PROBLEM REQUIREMENTS = Leave out the pictures and output exactly the lines below from the one with "right hip: (97, 264)" down to the one with "left eye: (493, 149)", both of them included.

Pictured people or hands with joints:
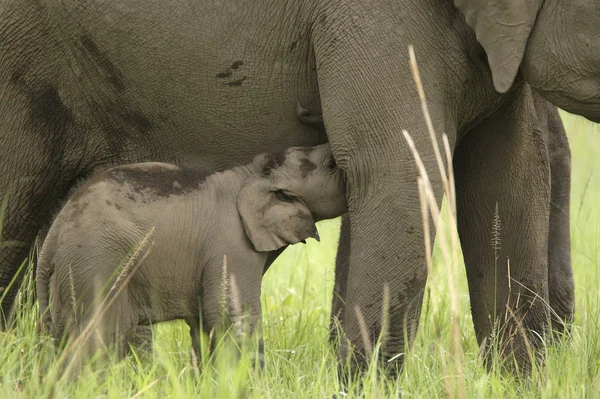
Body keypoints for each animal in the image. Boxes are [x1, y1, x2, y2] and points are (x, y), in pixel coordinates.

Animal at [36, 142, 346, 364]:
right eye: (331, 166)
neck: (250, 173)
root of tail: (53, 236)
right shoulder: (231, 247)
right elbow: (232, 317)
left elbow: (203, 324)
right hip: (97, 264)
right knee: (99, 338)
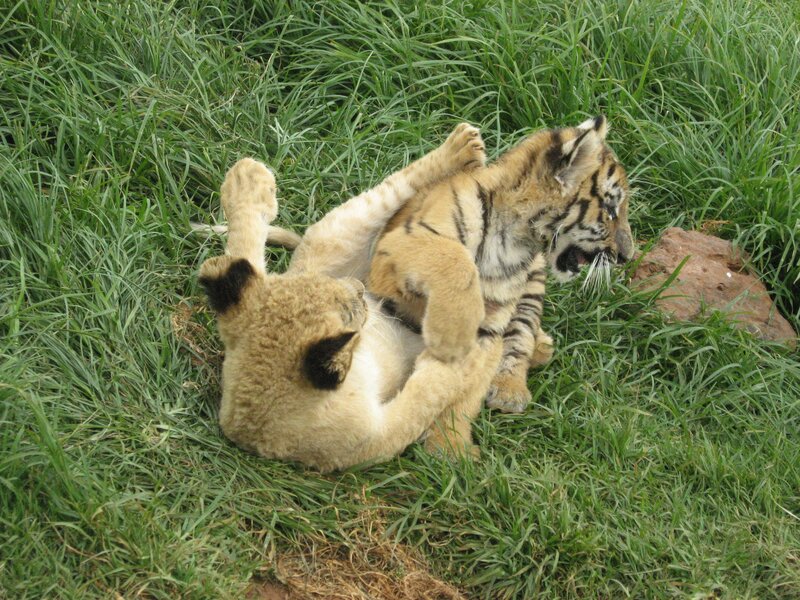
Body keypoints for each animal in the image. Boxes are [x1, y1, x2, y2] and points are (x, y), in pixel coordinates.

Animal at [197, 123, 503, 472]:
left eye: (327, 288)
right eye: (350, 313)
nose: (359, 290)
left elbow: (243, 249)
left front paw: (248, 187)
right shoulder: (370, 441)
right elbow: (423, 398)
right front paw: (458, 357)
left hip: (330, 239)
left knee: (386, 191)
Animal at [368, 115, 634, 453]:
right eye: (611, 210)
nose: (628, 256)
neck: (514, 239)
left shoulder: (491, 325)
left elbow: (466, 392)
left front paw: (450, 449)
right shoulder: (394, 249)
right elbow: (454, 255)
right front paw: (451, 335)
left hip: (533, 284)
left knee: (523, 331)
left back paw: (515, 382)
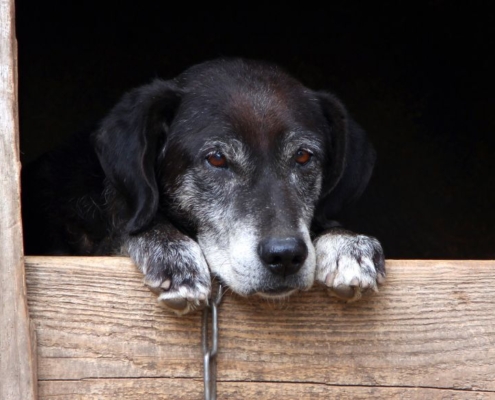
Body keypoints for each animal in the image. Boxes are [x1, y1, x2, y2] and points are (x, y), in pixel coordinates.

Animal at [22, 58, 388, 316]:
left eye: (303, 156)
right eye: (216, 158)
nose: (285, 256)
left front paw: (346, 241)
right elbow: (128, 222)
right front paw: (173, 252)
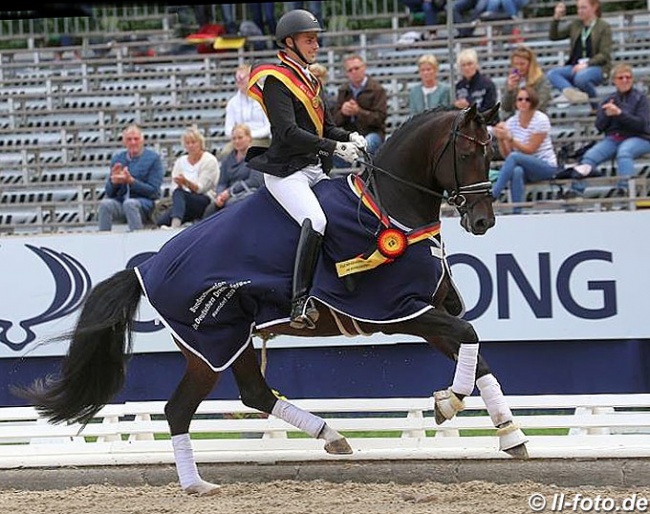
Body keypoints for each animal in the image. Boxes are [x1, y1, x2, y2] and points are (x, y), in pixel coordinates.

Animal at [12, 104, 528, 492]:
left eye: (493, 149)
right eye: (468, 150)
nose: (483, 221)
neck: (391, 209)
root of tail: (148, 268)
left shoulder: (427, 311)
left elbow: (476, 354)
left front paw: (510, 435)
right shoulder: (399, 311)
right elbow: (468, 337)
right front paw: (448, 403)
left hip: (232, 339)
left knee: (251, 393)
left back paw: (326, 437)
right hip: (212, 342)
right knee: (182, 408)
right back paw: (198, 485)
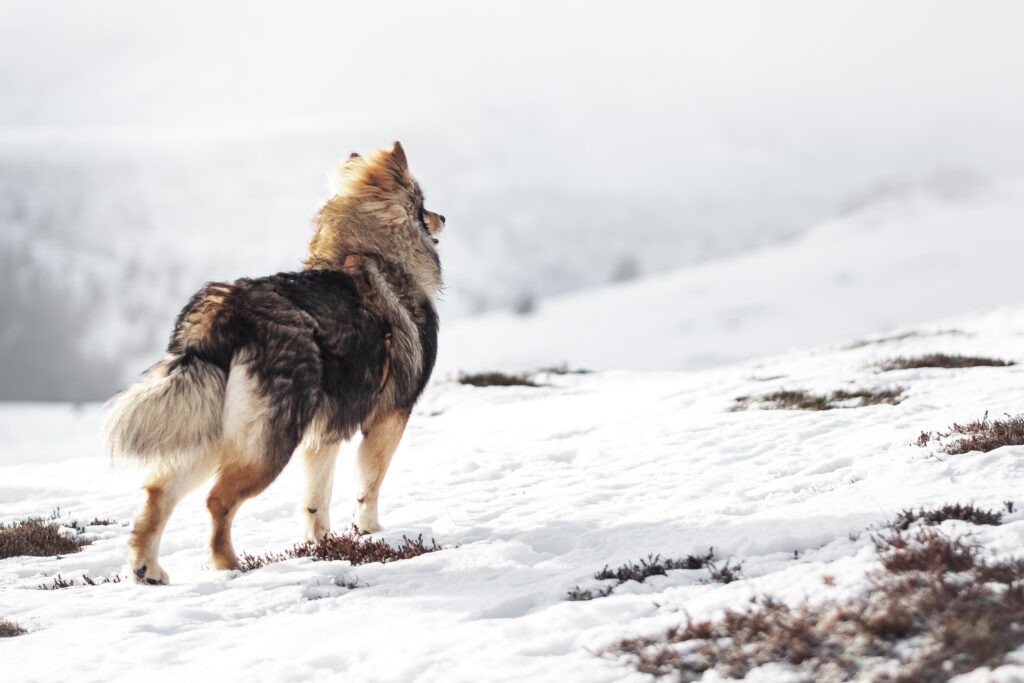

EXERCISE RESULT =
right hip: (97, 264)
right knee: (99, 338)
Body keypoints for each animal in the image. Boxes are [x1, y1, x2, y2] and points are (x, y), in pixel coordinates.

Animal at [197, 123, 503, 472]:
left eye: (327, 288)
right eye: (350, 313)
nose: (359, 290)
left elbow: (243, 249)
left front paw: (248, 187)
right shoulder: (370, 441)
right elbow: (423, 398)
right front paw: (458, 357)
left hip: (330, 239)
left knee: (386, 191)
Animal at [368, 115, 634, 453]:
right eye: (611, 210)
nose: (628, 256)
neck: (514, 239)
left shoulder: (491, 325)
left elbow: (466, 392)
left front paw: (450, 449)
right shoulder: (394, 249)
right elbow: (454, 255)
right front paw: (451, 335)
left hip: (533, 284)
left knee: (523, 331)
left back paw: (515, 382)
Body keypoints for each animal in the image. Boxes are [x1, y1, x2, y2] and points are (x, y), in pixel coordinates.

Animal at [22, 58, 388, 316]:
left eye: (303, 156)
right eye: (216, 158)
nose: (285, 256)
left front paw: (346, 241)
right elbow: (128, 222)
right front paw: (173, 252)
Body keypoints for each animal in the image. Boxes are [x1, y1, x2, y2] and points are (x, y), in pixel coordinates.

Animal at [12, 104, 528, 492]:
left eye: (493, 149)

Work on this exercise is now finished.